#CRÔNICA – A GENTE FICA PUTO, A GENTE FICA EXAUSTO

20 de Abril de 2021

Há alguns meses eu vim aqui te contar uma história. Uma história que tentava falar de esperança sobre um mundo que aparentemente se acabava em repertórios odiosos. 

Aquele mundo já tinha matado mais de cem mil pessoas no meu país até o mês de Agosto de 2020. Mal sabia eu que estaria, outros meses depois, redigindo algo sobre o triplo ou o quádruplo de vidas desencarnadas por óbvias e notórias ingerências político-sociais do Brasil. Atualmente, a nossa nave desgovernada já levou quase quatrocentas mil vidas embora, não dá pra acreditar…

A gente não fica chateado, a gente fica PUTO e a gente fica EXAUSTO.

Essa história que eu contei em Agosto de 2020 veio em forma de podcast, aqui no Banana da Terra, em forma de vídeo no Aconteceu na Caturra no youtube e eu acabei tentando usar todas as ferramentas que eu consegui para fazer com que você e mais gente da minha terra pudesse ter escutado o meu grito.

A gente tenta gritar de um jeito fofo pra não assustar o parente carola, o amigo idoso, o colega da igreja, o conhecido que ama brigar usando link de notícia fake e para o porteiro que é convencido pelo morador da cobertura do prédio onde ele trabalha de que a meritocracia é o caminho. 

Tá foda acreditar…

Eu não sei como uma pessoa consegue rezar em paz com as desigualdades aqui na cara dela e de toda a família dela, há poucos metros, na calçada de casa. 

Como é que ninguém se abala ao ver uma criança com fome? É sadismo que fala? Ela tem fome de tudo, não adianta você ir no supermercado comprar um pacote de biscoito pra essa criança faminta da rua e achar que está ensinando o seu filho ou a sua filha a cuidar dos pobres. Não é assim, tá bem? A fome é maior do que um pacote de biscoitos. Ela tem fome de dignidade e o seu pacote de biscoitos não é a renovação do seu seguro no céu.

Eu já ouvi certa vez de uma pessoa que ela havia passado fome. E eu respondi: Não amigão! Desculpe, mas pelo que você acaba de me contar da sua história, ficar com fome um dia que lhe tenha faltado o almoço ou o jantar, não é passar fome. 

Quem passa fome, “passa fomes” e essa frase é minha. O abandono, o descaso social, a não-lealdade ao povo, o sadismo latente, severo, ardente, cruel e imoral. Abandono endossado por nós privilegiados e por você, cidadão de bem, sem meias palavras.

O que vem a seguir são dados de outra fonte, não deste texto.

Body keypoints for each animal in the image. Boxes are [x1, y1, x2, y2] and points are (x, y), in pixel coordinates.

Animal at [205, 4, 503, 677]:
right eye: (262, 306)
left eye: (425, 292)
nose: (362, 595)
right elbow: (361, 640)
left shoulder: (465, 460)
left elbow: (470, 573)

A maioria dos ricos e da classe média brasileira que tão comumente vivem um frequente “viralatismo” americanizando os seus costumes, passam todos os dias a ignorar a morada na rua dos outros filhos de Deus como ele, ou como ela. 

Helbert de Souza, sociólogo mais conhecido como Betinho que viveu nesta terra até 9 de Agosto de 1997 tem a célebre frase tão replicada: “Quem tem fome, tem pressa”.

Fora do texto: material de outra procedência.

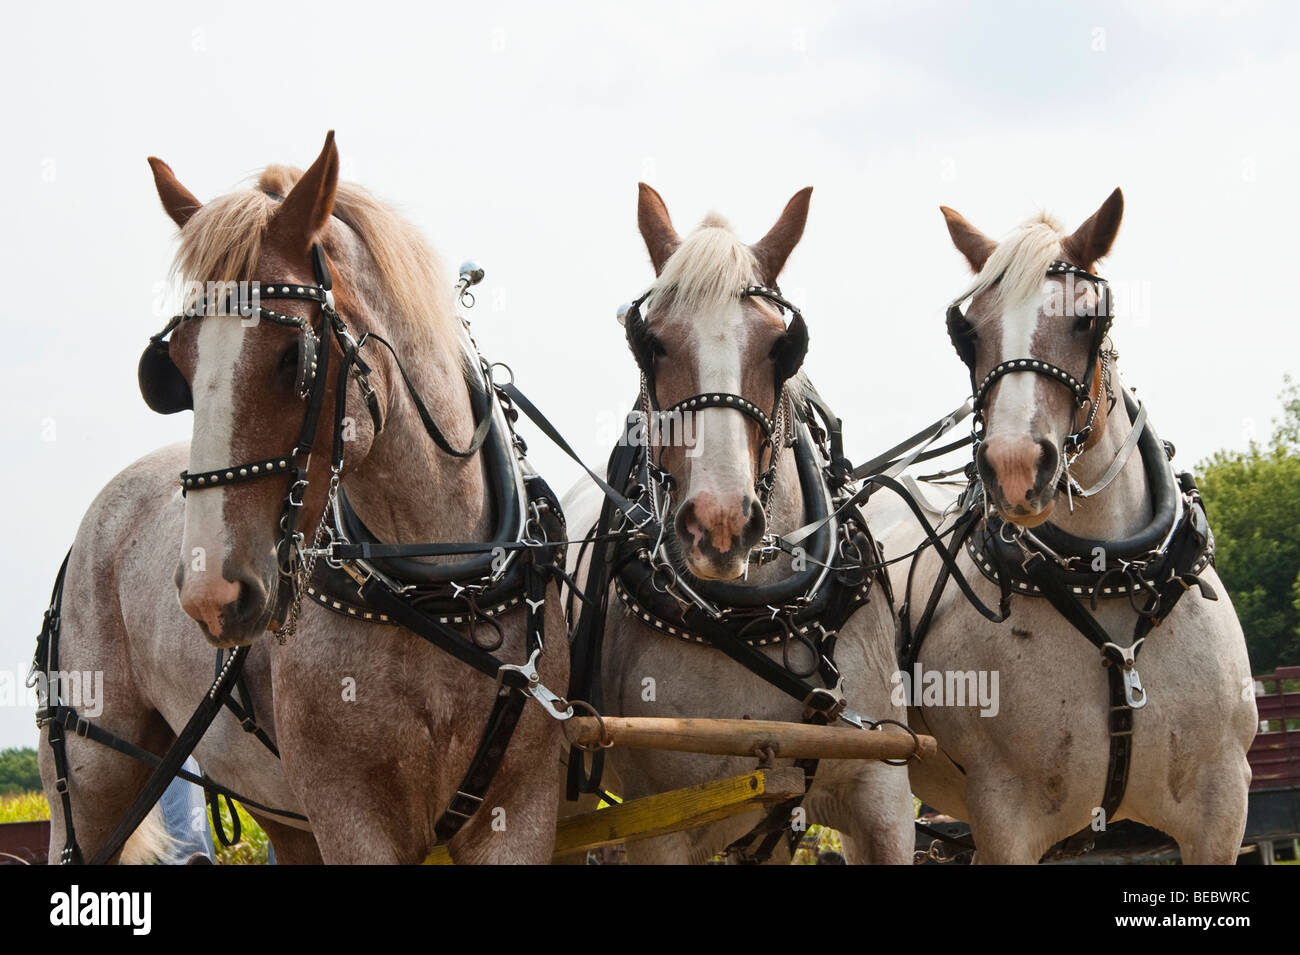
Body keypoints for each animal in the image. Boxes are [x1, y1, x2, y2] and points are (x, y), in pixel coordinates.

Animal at [38, 133, 569, 864]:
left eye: (296, 357)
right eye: (173, 366)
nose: (212, 593)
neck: (439, 588)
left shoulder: (524, 806)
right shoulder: (348, 812)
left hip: (281, 812)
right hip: (93, 775)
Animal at [560, 184, 915, 864]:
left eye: (784, 346)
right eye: (650, 343)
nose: (719, 524)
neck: (763, 617)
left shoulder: (881, 792)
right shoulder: (661, 824)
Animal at [870, 189, 1257, 864]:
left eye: (1088, 319)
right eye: (967, 331)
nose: (1014, 467)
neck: (1107, 582)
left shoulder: (1222, 807)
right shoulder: (1004, 817)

Todos os dias pessoas que tem pressa passam ao lado de quem tem fome, e sim: quem tem pressa não gosta de quem tem fome.

A minha morada privilegiada me aperta os pés, me aperta a alma, venham todos vocês morar comigo, durmam perto de mim, sonhem junto comigo, me ensinem, me deixem ser mais do que eu tenho sido…

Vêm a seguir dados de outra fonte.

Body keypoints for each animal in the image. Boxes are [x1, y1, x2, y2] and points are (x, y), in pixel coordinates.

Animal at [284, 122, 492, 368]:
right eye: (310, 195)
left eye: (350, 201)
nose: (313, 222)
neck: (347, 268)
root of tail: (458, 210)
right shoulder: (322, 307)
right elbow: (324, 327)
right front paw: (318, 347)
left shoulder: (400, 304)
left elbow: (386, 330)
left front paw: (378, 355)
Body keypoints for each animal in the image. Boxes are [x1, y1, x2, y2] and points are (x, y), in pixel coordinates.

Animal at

Por Raquel Alvarez – Produtora e jornalista

5 comentários sobre “#CRÔNICA – A GENTE FICA PUTO, A GENTE FICA EXAUSTO

  1. Texto absolutamente representativo de uma realidade escancarada.
    “Não é fome, são fomes”…..
    Obrigada Raquel Alvarez
    Prossigamos teimando na busca da dignidade humana, embora tantos ventos contrários.

  2. Excelente. Não bastasse a linguagem tocante, clara, aberta, quase que como um murro que nos tira da letargia – existe a realidade social que densamente nos invade, e “machuca”. Você, Raquel, não me surpreende com seus textos e imagens, pois acho que conheço um pouco sua alma de artista. Forte abraço.